Distributor DRG has furthered its commissioning drive, teaming with UKTV to co-commission cookery and lifestyle series Rachel Khoo: My Swedish Kitchen.
The 8 x 30-minute series, produced by Sweden’s NENT-owned Splay One, follows the British chef who has lived in Sweden for a number of years as she puts her twist on traditional Swedish dishes in the kitchen of a ‘stuga’ – an old-style wooden house. She also spends time immersed in nature in the local countryside, meeting with food producers and other local craftspeople.
The show, which is to air on UKTV’s Good Food channel this summer, was commissioned by DRG’s SVP of acquisitions Mette Kanne-Behrendsen, and UKTV commissioning editor Kirsty Hanson. It was ordered for Good Food by channel director Vicky Walker.

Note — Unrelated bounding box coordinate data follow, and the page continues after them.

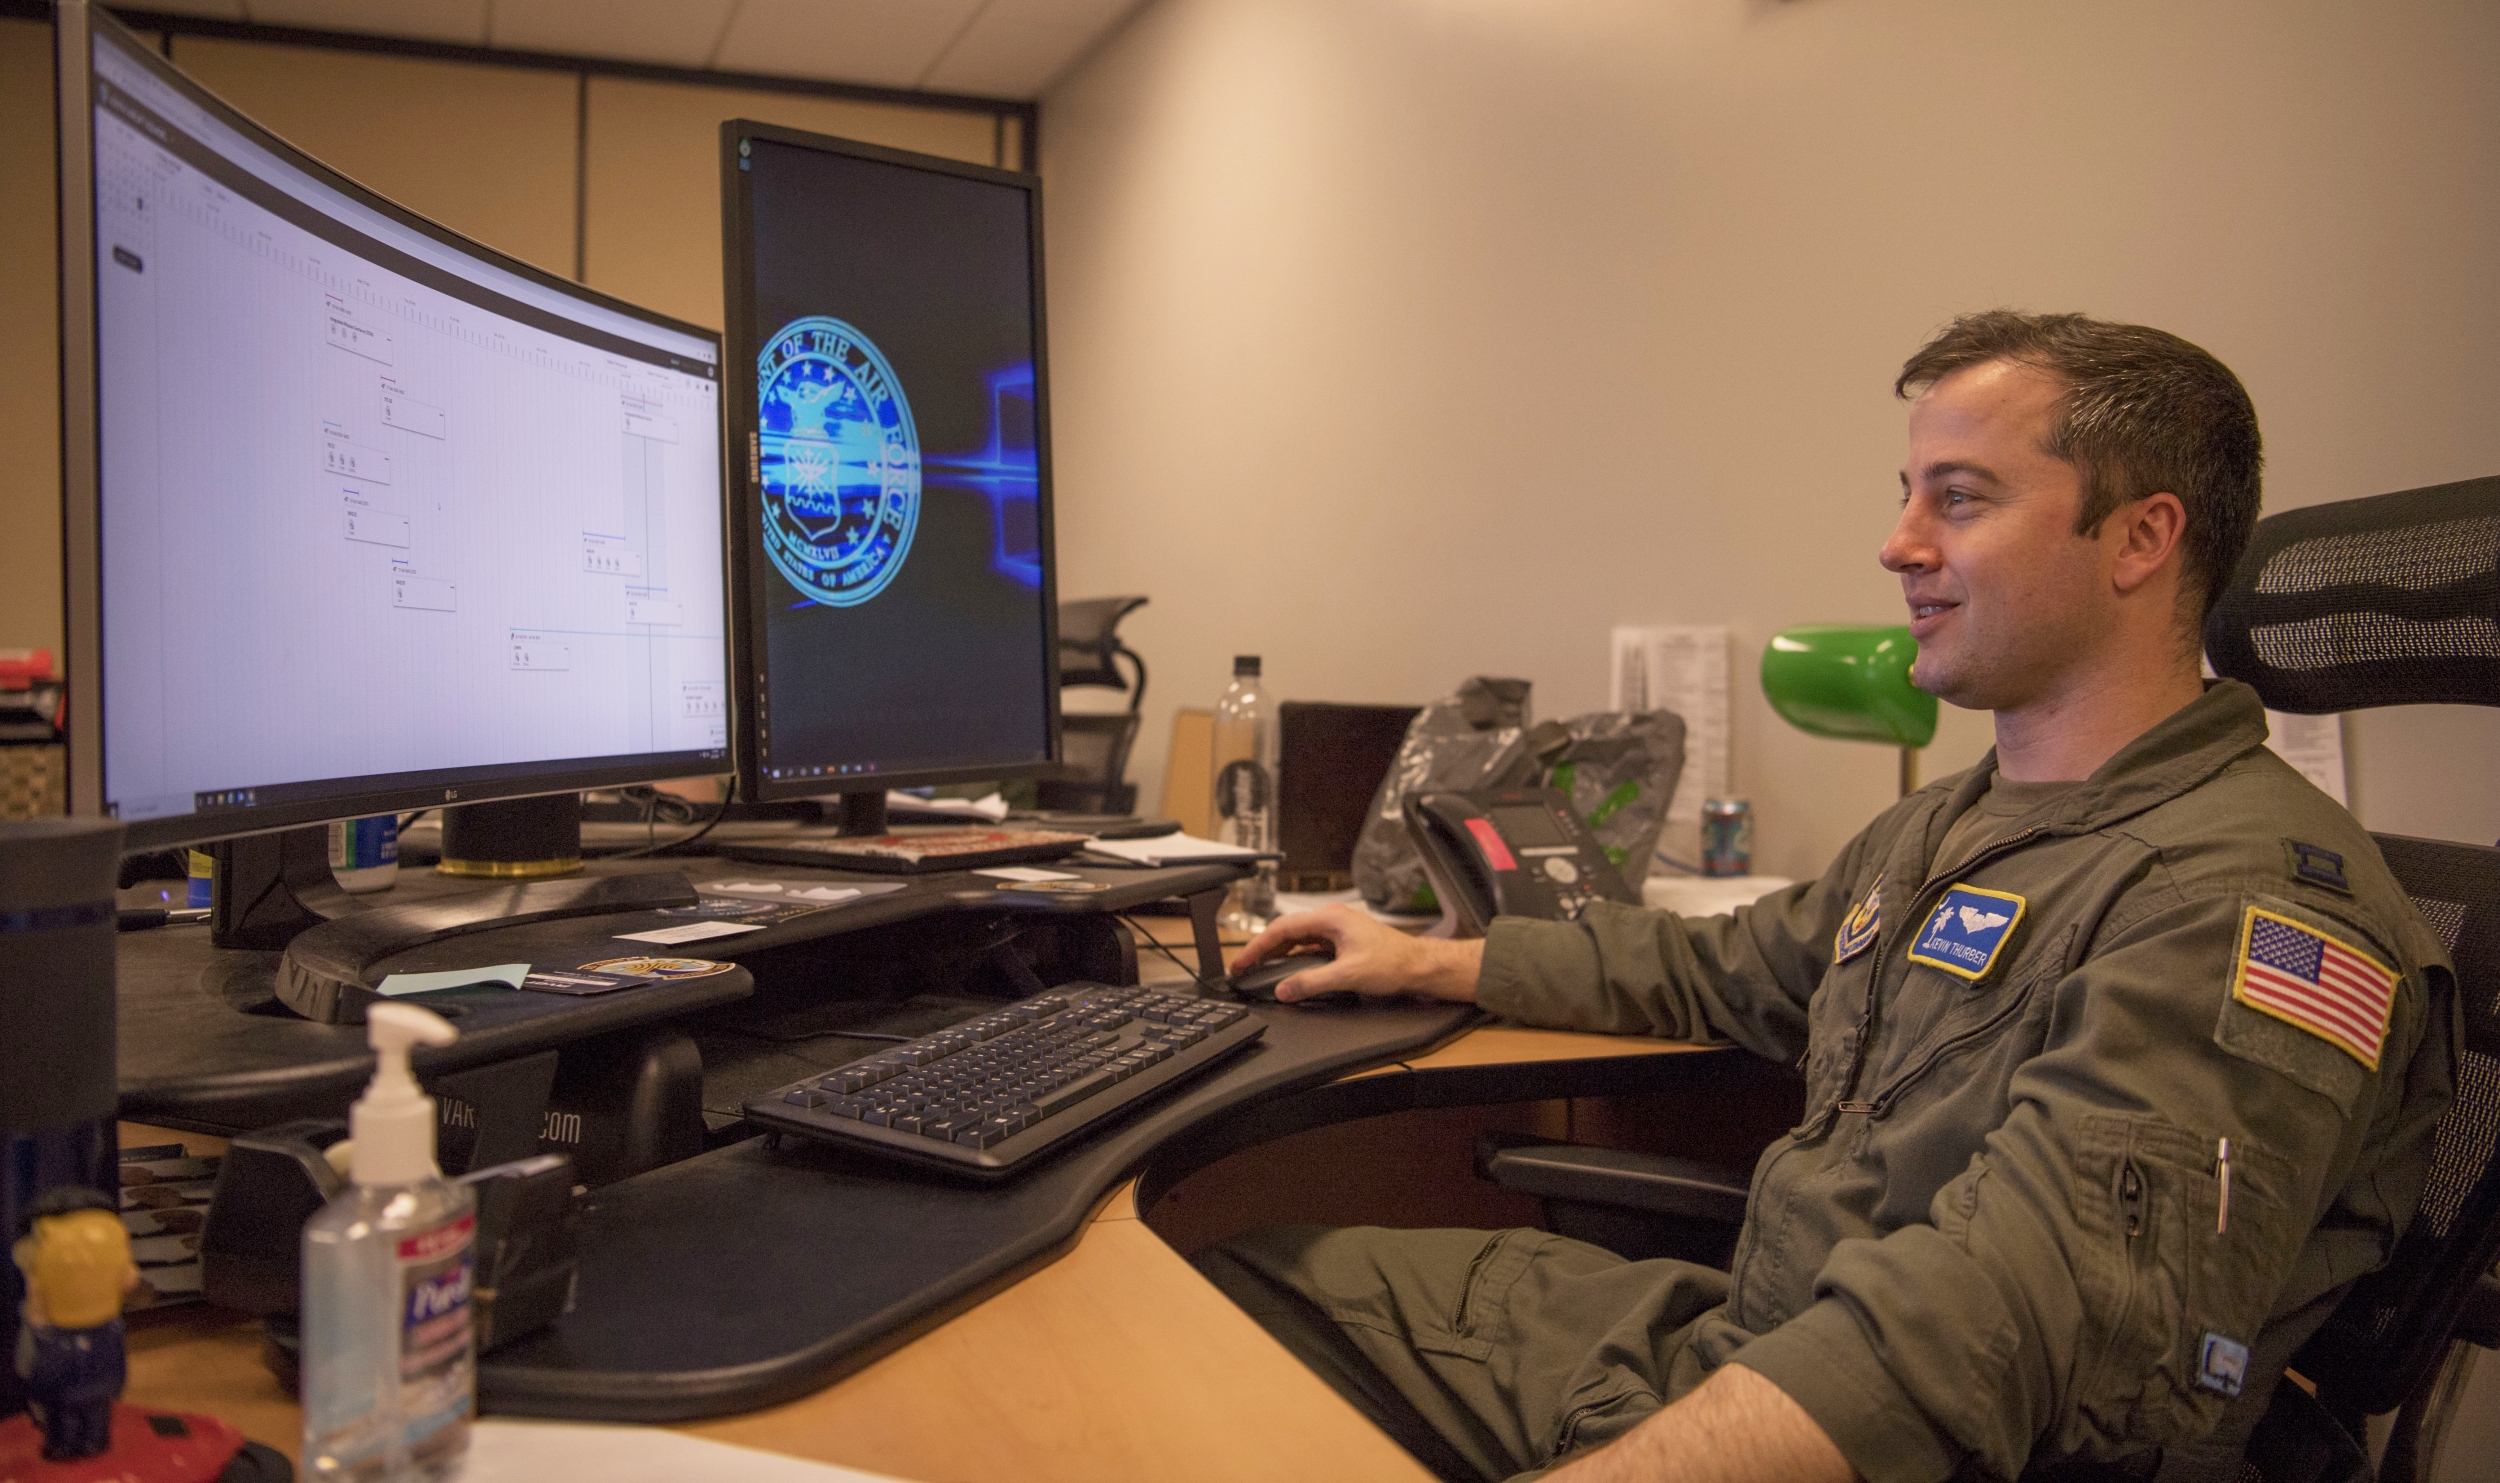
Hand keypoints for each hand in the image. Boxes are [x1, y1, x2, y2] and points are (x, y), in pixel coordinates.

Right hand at [1229, 905, 1483, 1003]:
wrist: (1420, 967)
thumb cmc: (1394, 963)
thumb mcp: (1348, 976)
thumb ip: (1312, 983)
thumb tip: (1284, 990)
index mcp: (1330, 919)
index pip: (1281, 929)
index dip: (1257, 947)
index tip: (1241, 962)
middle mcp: (1332, 919)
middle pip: (1286, 932)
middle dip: (1262, 950)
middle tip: (1243, 968)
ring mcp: (1337, 930)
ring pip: (1297, 939)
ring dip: (1278, 953)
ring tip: (1259, 969)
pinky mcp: (1343, 942)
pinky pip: (1310, 946)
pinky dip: (1294, 957)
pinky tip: (1289, 969)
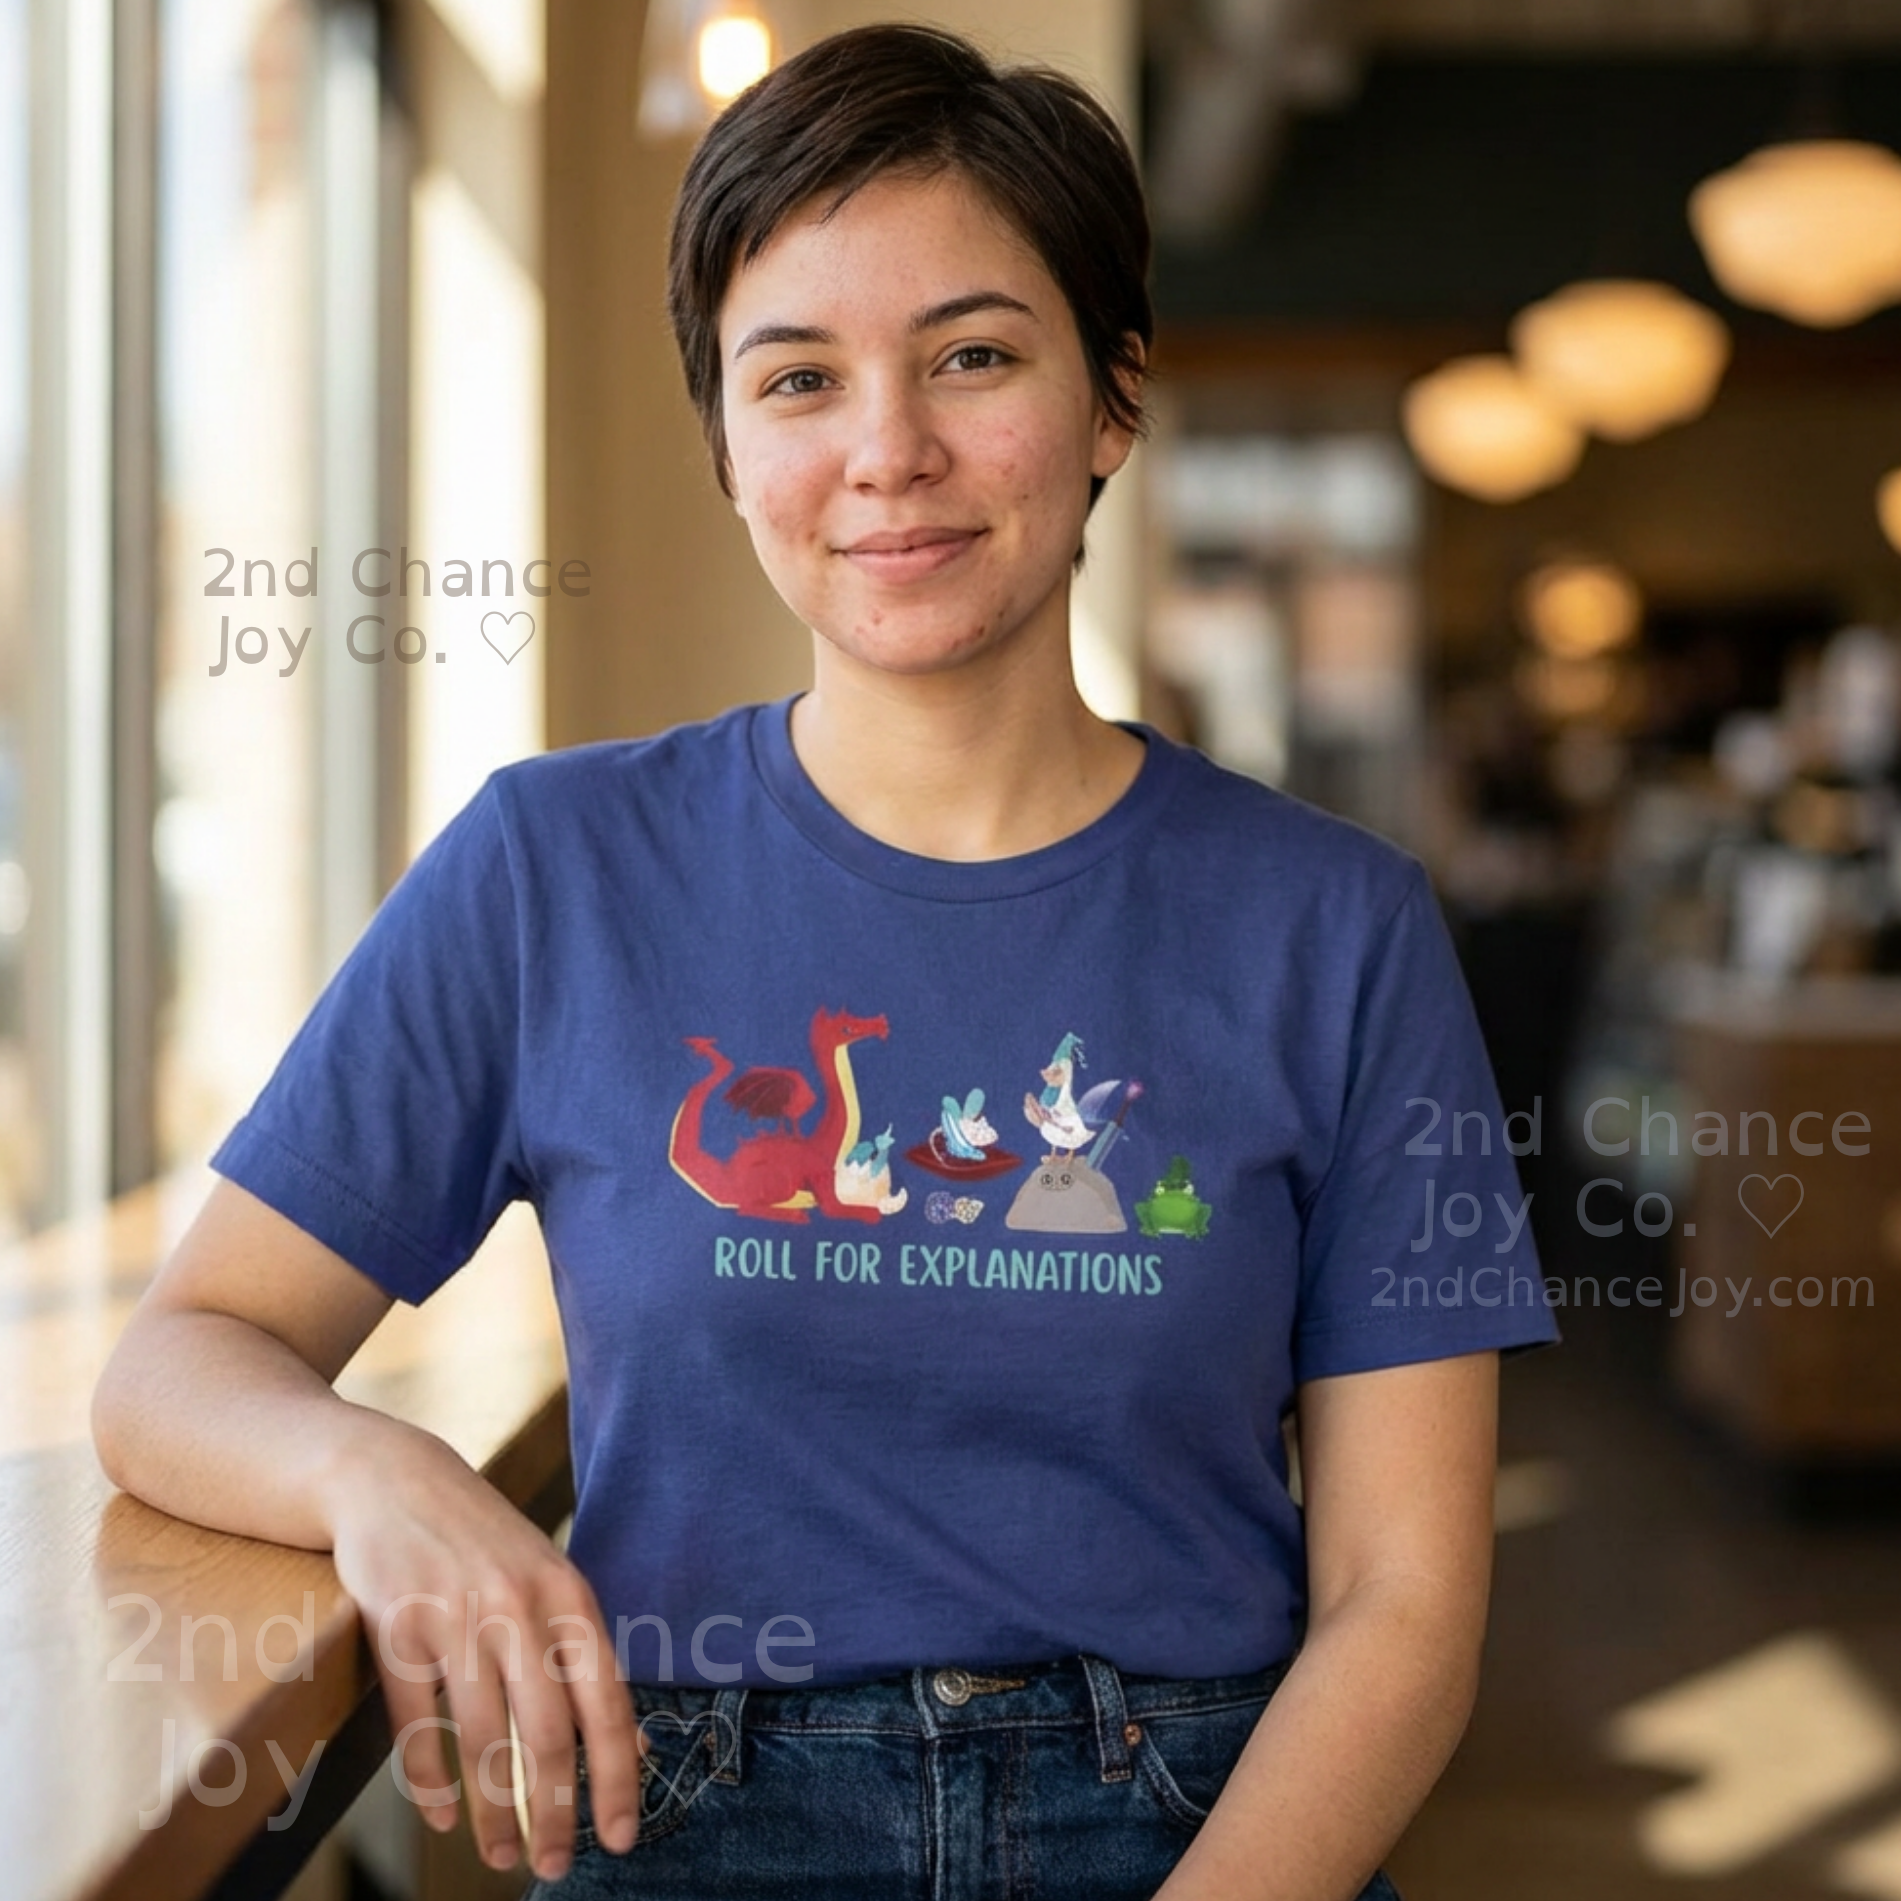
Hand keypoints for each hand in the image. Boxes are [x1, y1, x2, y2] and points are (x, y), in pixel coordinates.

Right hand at [324, 1423, 642, 1879]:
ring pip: (484, 1740)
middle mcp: (518, 1607)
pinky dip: (432, 1781)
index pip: (607, 1704)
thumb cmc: (483, 1544)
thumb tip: (620, 1748)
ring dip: (495, 1813)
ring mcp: (456, 1616)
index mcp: (569, 1598)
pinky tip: (446, 1815)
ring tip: (499, 1856)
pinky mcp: (396, 1627)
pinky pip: (418, 1724)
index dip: (618, 1779)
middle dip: (556, 1813)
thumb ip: (578, 1654)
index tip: (621, 1839)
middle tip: (553, 1866)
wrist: (395, 1480)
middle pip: (548, 1735)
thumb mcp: (547, 1582)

The programme comes on the back of a partnership between DRG and NENT Group for unscripted content. The parties revealed earlier this year that they are to combine their acquisitions efforts to co-finance and co-commission suitable projects.
DRG has international rights for Rachel Khoo: My Swedish Kitchen and will be launching the title to international broadcasters at MIPTV this month. The series is DRG’s second major commission, following documentary series Manson’s Bloodline.
It comes as the distributor looks to be more engaged across all aspects of content, from development and financing through to commissioning, production and distribution.
Kanne-Behrendsen, who struck the deal with UKTV and also serves as executive producer, said: “When we heard that Splay One, a sister company within the NENT Group, were talking to Rachel Khoo, we were very excited. Rachel is such a fresh talent and her mouth-watering recipes, combined with the stunning Swedish backdrop, make for a compelling watch. I could immediately see this series finding a home with UKTV’s Good Food, so was delighted that they agreed and we were able to co-commission it in partnership.”
Hanson said: “Having lived in Sweden for the past few years, Rachel is the perfect person to help Good Food viewers explore the country’s culture and food. The series is not only beautifully shot, but also the Swedish landscapes are breathtaking and escapist. A relatively undiscovered culinary history, the simplicity of the dishes really translates well on screen.”